The policy-sensitive two-year Treasury yield fell by 0.08 percentage points to 3.67 per cent, while the 10-year yield fell 0.06 percentage points to 3.68 per cent. Yields fall as prices rise.

Futures pricing indicated that traders were still betting on at least one quarter-point interest rate cut in September following Friday’s labour market data.
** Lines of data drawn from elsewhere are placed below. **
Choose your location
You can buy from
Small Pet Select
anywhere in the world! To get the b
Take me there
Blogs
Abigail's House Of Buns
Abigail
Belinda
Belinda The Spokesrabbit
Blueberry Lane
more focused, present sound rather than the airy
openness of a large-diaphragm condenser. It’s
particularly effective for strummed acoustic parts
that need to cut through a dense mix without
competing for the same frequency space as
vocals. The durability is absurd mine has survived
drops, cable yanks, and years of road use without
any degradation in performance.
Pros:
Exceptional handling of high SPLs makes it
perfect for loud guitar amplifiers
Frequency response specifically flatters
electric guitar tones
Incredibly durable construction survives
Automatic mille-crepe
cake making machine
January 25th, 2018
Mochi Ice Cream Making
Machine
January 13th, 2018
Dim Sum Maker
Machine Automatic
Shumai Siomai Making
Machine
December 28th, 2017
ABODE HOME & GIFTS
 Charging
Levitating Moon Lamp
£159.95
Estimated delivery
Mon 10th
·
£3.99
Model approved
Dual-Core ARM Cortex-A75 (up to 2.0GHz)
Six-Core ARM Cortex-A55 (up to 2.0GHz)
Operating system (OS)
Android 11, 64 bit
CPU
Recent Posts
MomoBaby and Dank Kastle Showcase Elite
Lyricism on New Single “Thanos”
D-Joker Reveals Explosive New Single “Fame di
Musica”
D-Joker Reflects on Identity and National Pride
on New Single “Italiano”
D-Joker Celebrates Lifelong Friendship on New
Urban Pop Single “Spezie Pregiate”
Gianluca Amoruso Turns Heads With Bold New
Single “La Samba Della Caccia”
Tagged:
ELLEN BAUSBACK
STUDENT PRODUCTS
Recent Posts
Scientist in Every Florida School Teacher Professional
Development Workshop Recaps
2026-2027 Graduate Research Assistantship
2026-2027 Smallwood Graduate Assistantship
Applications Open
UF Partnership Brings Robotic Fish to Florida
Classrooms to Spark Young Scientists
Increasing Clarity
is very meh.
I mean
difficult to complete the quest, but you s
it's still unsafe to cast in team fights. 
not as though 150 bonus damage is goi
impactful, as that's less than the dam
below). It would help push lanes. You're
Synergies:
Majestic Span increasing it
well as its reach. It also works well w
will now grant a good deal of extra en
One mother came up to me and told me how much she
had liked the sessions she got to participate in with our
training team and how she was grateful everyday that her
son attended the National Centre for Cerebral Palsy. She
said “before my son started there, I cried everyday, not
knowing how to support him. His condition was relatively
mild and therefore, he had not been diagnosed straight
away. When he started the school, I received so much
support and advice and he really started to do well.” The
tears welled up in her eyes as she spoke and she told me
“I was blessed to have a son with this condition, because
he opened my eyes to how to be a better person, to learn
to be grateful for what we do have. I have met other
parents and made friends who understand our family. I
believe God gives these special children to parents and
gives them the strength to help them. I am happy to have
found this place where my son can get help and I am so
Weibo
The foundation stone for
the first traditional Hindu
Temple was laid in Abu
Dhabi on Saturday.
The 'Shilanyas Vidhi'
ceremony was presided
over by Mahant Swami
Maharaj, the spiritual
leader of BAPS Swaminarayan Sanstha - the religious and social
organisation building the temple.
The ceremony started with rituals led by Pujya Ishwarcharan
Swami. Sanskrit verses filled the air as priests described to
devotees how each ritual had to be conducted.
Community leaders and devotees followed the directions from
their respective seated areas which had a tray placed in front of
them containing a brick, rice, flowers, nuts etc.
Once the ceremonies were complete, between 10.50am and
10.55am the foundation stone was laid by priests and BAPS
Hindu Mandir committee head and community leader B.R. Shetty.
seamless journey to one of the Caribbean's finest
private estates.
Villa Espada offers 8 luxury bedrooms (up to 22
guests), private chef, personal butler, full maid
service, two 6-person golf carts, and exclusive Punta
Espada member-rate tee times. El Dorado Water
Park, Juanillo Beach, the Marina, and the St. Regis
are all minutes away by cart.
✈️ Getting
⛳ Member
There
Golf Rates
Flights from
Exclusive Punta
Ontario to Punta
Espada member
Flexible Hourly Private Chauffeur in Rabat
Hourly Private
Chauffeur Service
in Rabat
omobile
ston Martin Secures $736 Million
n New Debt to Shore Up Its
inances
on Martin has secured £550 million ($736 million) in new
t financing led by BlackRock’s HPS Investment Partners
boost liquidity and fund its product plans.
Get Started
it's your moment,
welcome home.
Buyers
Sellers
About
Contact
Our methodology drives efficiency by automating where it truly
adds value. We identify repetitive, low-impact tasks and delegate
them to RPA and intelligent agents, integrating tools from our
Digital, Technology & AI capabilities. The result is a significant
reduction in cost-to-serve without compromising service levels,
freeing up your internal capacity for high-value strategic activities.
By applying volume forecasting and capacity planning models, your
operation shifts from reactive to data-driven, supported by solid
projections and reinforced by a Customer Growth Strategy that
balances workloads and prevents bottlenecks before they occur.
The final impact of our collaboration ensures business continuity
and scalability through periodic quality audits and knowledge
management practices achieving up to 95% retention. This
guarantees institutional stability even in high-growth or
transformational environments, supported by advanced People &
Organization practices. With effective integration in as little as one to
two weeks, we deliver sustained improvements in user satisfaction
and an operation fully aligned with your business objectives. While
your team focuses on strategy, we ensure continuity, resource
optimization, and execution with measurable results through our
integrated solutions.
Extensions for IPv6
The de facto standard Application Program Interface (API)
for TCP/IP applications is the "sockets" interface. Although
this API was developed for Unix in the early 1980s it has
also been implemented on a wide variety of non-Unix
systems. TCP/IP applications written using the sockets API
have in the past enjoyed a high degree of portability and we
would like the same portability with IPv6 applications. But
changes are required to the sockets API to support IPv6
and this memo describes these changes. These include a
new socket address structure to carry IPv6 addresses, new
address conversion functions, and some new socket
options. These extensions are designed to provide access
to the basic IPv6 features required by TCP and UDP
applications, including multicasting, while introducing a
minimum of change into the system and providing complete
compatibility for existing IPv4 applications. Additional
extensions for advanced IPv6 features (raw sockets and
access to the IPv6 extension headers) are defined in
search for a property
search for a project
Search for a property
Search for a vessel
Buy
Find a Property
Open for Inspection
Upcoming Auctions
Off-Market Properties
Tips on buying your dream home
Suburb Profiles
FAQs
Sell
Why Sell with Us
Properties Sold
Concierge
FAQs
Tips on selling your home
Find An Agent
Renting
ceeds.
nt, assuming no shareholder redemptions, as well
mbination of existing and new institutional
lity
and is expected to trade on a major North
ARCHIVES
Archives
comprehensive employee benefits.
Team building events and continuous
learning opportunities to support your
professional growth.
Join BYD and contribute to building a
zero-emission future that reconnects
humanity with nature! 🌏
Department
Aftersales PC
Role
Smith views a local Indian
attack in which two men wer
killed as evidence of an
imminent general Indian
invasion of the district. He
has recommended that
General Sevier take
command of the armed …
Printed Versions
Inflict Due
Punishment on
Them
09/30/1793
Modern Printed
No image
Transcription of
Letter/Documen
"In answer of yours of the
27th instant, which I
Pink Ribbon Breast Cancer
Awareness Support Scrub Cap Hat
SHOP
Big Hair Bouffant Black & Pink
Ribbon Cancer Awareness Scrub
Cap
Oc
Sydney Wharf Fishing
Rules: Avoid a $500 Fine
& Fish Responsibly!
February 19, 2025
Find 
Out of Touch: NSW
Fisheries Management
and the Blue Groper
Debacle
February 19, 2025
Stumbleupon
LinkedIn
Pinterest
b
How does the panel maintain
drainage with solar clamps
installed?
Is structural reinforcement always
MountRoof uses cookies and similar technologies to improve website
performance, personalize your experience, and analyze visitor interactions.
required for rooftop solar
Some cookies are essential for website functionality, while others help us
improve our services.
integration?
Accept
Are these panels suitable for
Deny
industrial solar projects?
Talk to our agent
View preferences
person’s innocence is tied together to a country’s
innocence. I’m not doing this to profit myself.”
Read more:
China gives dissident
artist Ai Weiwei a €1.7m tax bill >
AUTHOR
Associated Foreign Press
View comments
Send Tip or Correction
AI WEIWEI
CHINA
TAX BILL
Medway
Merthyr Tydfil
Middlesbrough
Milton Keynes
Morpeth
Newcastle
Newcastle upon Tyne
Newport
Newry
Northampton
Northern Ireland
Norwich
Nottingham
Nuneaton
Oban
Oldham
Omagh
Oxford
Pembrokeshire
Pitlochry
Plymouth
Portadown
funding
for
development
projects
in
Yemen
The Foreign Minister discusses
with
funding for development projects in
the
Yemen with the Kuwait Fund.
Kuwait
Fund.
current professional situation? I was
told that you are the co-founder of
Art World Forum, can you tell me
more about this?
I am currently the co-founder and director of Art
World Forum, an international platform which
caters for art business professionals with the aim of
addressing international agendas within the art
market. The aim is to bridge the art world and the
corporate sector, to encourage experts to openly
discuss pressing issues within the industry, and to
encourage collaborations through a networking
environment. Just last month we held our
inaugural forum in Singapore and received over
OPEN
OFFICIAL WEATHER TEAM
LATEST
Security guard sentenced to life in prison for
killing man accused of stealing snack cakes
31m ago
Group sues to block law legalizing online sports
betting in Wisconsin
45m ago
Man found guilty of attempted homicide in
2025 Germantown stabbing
Fed officials are scrutinising the labour market for signs of weakness as they try to push inflation back down to the central bank’s 2 per cent target, which is based on the annual change in the personal consumption expenditures index. “Core” PCE, which strips out volatile food and energy prices and is closely watched by policymakers, was 2.6 per cent in August, compared with a peak of more than 5 per cent in 2022.

That progress on inflation and signs of a cooling labour market have left the Fed poised to lower interest rates for the first time since the pandemic hit the economy in 2020. The central bank has held rates at a 23-year high of 5.25-5 per cent since last July.

Before Friday’s jobs report, most traders in futures markets thought the Fed would cut rates by a quarter-point this month, lowering them gradually this year and next to a “neutral” level that neither stimulates nor suppresses growth.

Fed chair Jay Powell said last month that the central bank did “not seek or welcome further cooling in labour market conditions” and would do “everything we can to support a strong labour market as we make further progress towards price stability”. 

His comments came amid signs that the labour market is no longer the source of inflation that it was during a period of worker shortages that pushed up wages. Companies are now cutting job vacancies rather than laying off workers, with the number of openings now at its lowest since 2021, according to data released this week.